Researchers have already made some interesting findings using these carefully gathered data sets. One such discovery identified the respiratory cells that are more vulnerable to SARS CoV-2, and another found that a type of cell scientists hadn't yet come across linked a broken gene to cystic fibrosis.
Others have used data to find new ways to splice genes, which can potentially modify mutations that cause disease in specific human cells. The researchers' findings are just the beginning of developing treatments for diseases. It's also believed that artificial intelligence will considerably accelerate the rate of discoveries by researchers in this field in the not-too-distant future.
Computing
A powerful computing cluster with 1000+ H100 GPUs is currently being built to create a virtual cell that will give researchers the ability to develop cutting-edge new artificial intelligence models. They will be trained on vast amounts of data about biomolecules and cells, including those generated by their scientific institutes.
Hopefully, scientists will soon be able to simulate every human cell in diseased and healthy states and probe those models to discover how mysterious biological phenomena may transpire. It will include the early development stages of cell materialization, how they interact around our bodies, and how diseases causing transformations might impact them.
Computing clusters used in this way will not be anywhere near as big as those currently used for commercial products in the private sector. However, as soon as it's fully operational, it will become one of the world's foremost artificial intelligence clusters in the nonprofit scientific research field.
It will be a fundamental tool for teams of academics currently searching for ways to use these data sets but are currently limited in their abilities due to accessibility and cost.

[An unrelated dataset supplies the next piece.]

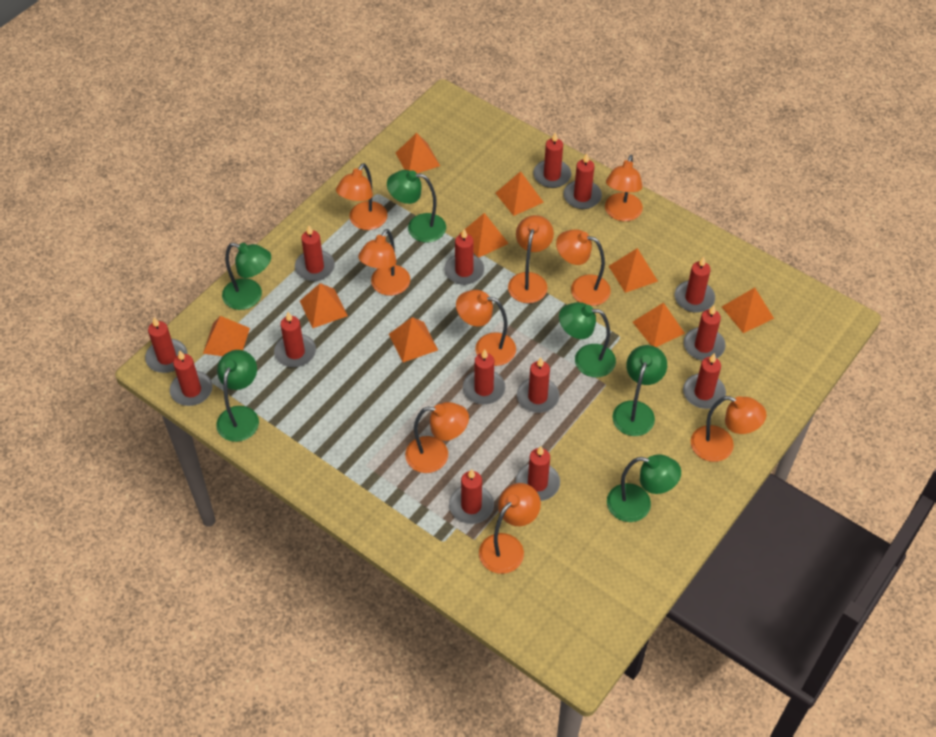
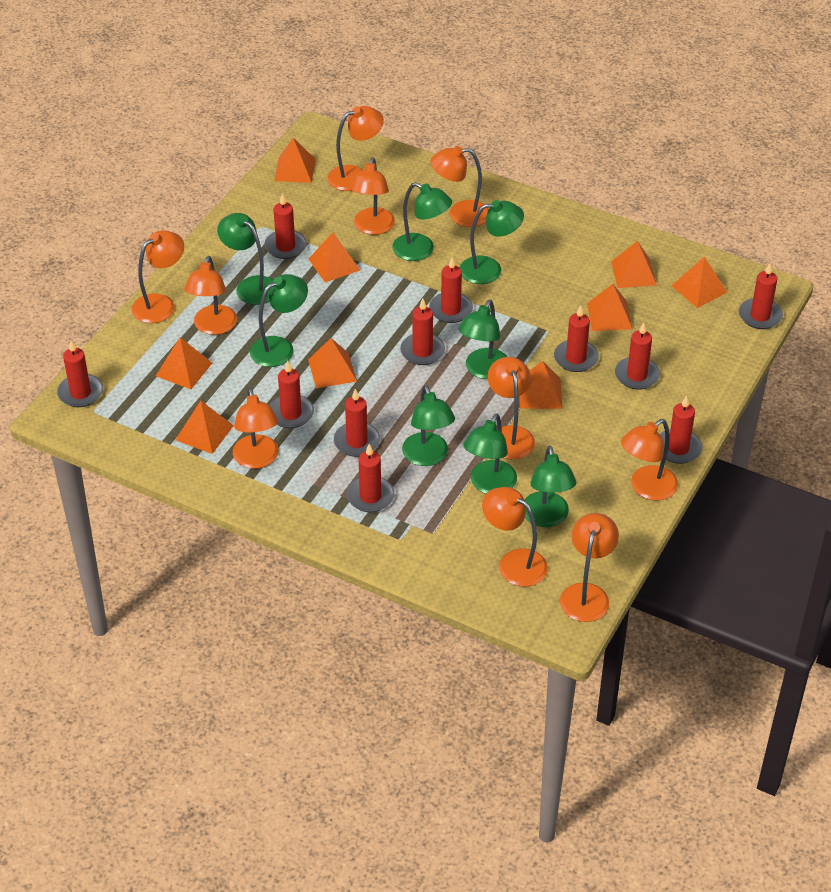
green lamp: 6 -> 8
orange lamp: 9 -> 10
red candle: 14 -> 11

These digital cell models and the applications and data that come with them will be freely and readily accessible to researchers anywhere in the world.
Individuals involved
Developing such an advanced computing cluster, gathering huge volumes of data, and implementing pioneering artificial intelligence-powered software and systems for biology combines several branches of important learning disciplines. It's a collective endeavor that defines their work.

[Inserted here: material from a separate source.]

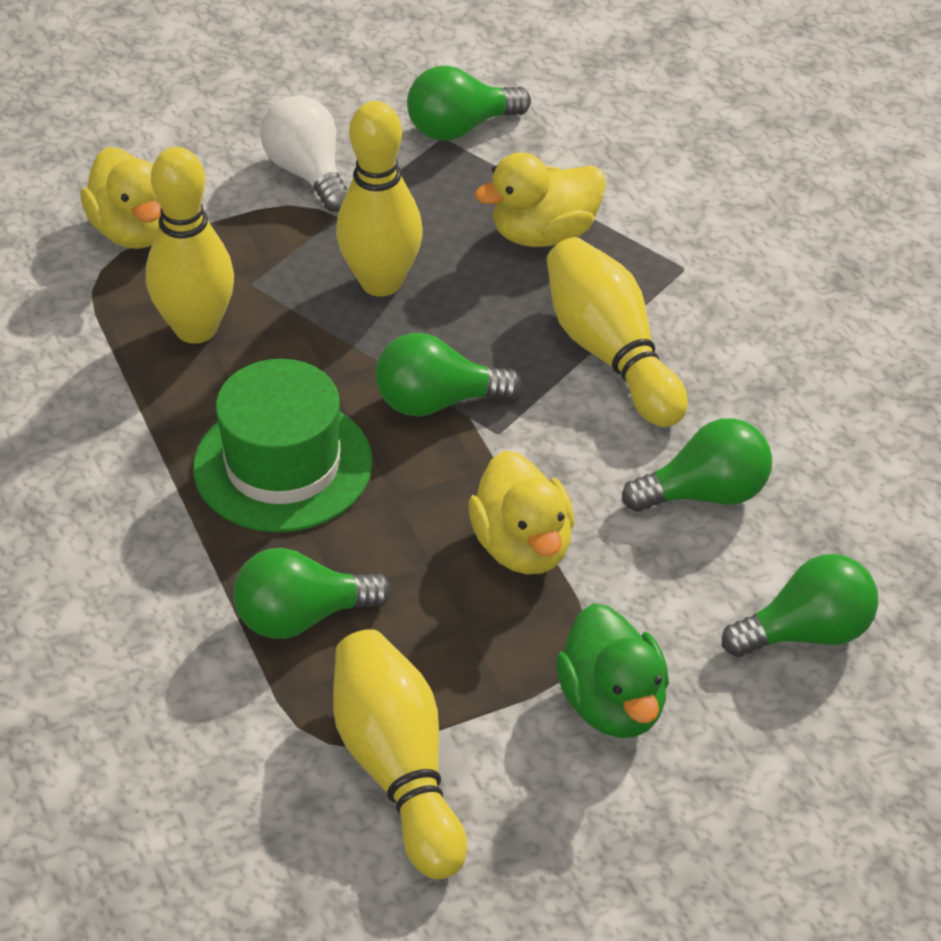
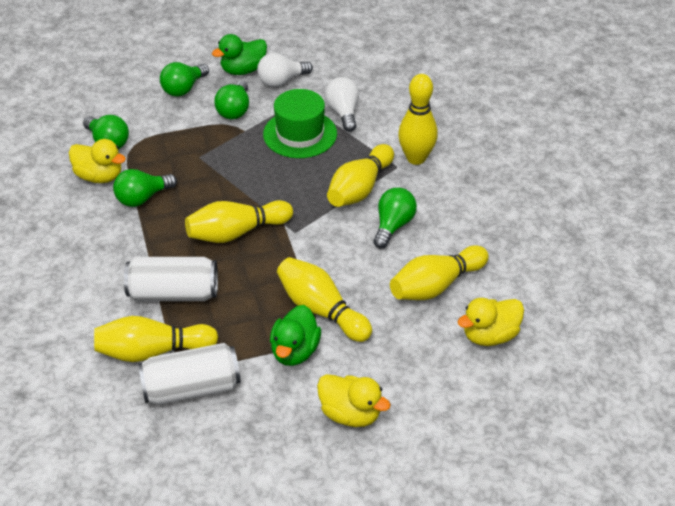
green duck: 1 -> 2
white can: 0 -> 2
white light bulb: 1 -> 2
yellow bowling pin: 4 -> 6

Experts and researchers from various institutions and disciplines have collaborated to tackle some of the riskiest challenges that could never have been unlocked in traditional academic settings. In advanced projects such as CELLxGENE, global researchers have conceived a single-cell corpus.
It goes to show how successful collaborators and shared resources can help contribute to taking this field to exciting new heights. It can teach us how cells work to treat and potentially find new cures for diseases. The Chan Zuckerberg Institute was founded in 2016, and since then, they have remained committed to their mission: manage, prevent, or cure all known diseases before the turn of the next century by assisting the scientific community.
They feel this objective is easily attainable and will hopefully progress to even more advanced levels if the leaders involved (e.g., technologists, scientists, and researchers) continue on their collaborative path while using emerging AI-powered tools to their advantage. With the mysteries of human cells solved, their work could one day put an end to many diseases.